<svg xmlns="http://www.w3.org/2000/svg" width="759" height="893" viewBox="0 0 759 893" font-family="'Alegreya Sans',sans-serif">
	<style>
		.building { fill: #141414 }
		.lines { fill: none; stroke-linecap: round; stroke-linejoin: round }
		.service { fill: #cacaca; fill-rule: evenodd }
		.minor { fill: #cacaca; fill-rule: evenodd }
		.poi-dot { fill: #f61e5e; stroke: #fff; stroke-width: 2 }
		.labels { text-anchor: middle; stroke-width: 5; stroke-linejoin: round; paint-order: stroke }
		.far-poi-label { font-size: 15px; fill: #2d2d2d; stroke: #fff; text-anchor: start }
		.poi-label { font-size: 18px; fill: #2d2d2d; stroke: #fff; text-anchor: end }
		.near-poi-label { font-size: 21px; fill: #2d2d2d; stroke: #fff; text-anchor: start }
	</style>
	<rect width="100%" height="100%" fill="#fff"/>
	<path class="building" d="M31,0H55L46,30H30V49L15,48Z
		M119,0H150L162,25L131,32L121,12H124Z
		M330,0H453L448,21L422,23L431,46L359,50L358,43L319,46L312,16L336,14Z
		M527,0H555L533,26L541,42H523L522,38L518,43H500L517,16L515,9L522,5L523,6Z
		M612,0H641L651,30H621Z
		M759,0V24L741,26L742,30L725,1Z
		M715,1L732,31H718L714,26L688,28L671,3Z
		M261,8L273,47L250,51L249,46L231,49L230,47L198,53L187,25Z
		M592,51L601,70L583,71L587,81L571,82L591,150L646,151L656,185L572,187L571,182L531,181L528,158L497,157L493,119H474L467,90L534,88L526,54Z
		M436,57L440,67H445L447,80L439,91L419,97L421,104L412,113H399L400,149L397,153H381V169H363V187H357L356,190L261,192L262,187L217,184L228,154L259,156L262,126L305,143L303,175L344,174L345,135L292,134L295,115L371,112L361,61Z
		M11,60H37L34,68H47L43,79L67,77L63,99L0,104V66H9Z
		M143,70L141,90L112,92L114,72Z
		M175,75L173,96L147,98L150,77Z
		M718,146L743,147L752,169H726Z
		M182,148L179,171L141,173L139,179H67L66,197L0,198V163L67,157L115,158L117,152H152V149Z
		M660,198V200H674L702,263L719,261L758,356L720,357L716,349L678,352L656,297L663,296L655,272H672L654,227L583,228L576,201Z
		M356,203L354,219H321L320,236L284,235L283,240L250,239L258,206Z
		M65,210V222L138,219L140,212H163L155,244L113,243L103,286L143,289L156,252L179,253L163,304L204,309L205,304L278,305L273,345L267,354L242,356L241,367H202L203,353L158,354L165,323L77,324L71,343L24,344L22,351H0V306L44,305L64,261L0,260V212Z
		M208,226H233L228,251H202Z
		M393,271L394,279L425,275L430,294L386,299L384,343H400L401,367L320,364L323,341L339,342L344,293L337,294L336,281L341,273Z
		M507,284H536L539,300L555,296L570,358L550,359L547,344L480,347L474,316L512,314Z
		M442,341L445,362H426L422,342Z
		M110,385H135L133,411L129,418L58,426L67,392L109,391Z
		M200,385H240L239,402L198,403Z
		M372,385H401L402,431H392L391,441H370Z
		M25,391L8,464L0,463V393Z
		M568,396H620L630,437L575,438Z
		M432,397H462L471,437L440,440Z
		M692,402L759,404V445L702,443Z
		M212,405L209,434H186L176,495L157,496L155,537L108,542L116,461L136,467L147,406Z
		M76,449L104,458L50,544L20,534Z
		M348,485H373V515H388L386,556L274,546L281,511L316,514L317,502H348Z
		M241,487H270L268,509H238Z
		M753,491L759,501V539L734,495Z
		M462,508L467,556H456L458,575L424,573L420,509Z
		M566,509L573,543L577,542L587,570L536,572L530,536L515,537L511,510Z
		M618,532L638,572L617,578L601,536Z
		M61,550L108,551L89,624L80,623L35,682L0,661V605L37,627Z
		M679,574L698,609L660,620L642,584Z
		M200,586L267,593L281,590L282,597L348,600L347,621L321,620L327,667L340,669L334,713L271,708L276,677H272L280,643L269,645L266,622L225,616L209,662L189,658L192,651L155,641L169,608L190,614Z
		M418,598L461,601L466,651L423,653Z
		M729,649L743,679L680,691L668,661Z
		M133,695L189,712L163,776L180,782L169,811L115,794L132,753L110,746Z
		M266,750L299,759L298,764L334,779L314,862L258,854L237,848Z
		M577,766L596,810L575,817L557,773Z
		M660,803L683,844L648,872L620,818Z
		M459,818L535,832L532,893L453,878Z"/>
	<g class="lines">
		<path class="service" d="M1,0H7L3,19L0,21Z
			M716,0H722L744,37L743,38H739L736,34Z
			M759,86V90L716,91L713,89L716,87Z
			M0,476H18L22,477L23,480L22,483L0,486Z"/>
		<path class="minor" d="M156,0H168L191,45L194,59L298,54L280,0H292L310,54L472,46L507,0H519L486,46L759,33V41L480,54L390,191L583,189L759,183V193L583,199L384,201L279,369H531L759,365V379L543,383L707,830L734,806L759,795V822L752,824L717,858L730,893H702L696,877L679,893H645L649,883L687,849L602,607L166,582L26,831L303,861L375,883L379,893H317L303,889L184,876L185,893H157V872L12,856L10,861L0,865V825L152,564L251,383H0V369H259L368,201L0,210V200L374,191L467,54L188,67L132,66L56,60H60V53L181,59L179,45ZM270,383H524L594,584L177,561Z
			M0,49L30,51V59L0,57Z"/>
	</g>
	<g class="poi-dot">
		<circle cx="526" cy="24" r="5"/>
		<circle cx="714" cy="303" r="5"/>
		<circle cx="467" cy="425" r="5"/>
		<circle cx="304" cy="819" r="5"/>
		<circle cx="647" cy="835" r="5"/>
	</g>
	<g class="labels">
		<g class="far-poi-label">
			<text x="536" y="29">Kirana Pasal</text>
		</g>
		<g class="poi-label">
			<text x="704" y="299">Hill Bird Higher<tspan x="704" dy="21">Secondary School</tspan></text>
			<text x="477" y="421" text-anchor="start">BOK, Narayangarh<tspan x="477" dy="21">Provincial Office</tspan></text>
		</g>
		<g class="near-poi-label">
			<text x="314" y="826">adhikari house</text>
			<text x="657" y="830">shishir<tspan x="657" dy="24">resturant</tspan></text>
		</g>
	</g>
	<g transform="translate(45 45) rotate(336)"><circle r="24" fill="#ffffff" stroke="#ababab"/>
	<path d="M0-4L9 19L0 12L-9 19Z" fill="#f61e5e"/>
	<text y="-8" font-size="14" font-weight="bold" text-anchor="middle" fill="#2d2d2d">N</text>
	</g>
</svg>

* * *

The expected answer holds each line from the listing above where the string "round" is present.

		.lines { fill: none; stroke-linecap: round; stroke-linejoin: round }
		.labels { text-anchor: middle; stroke-width: 5; stroke-linejoin: round; paint-order: stroke }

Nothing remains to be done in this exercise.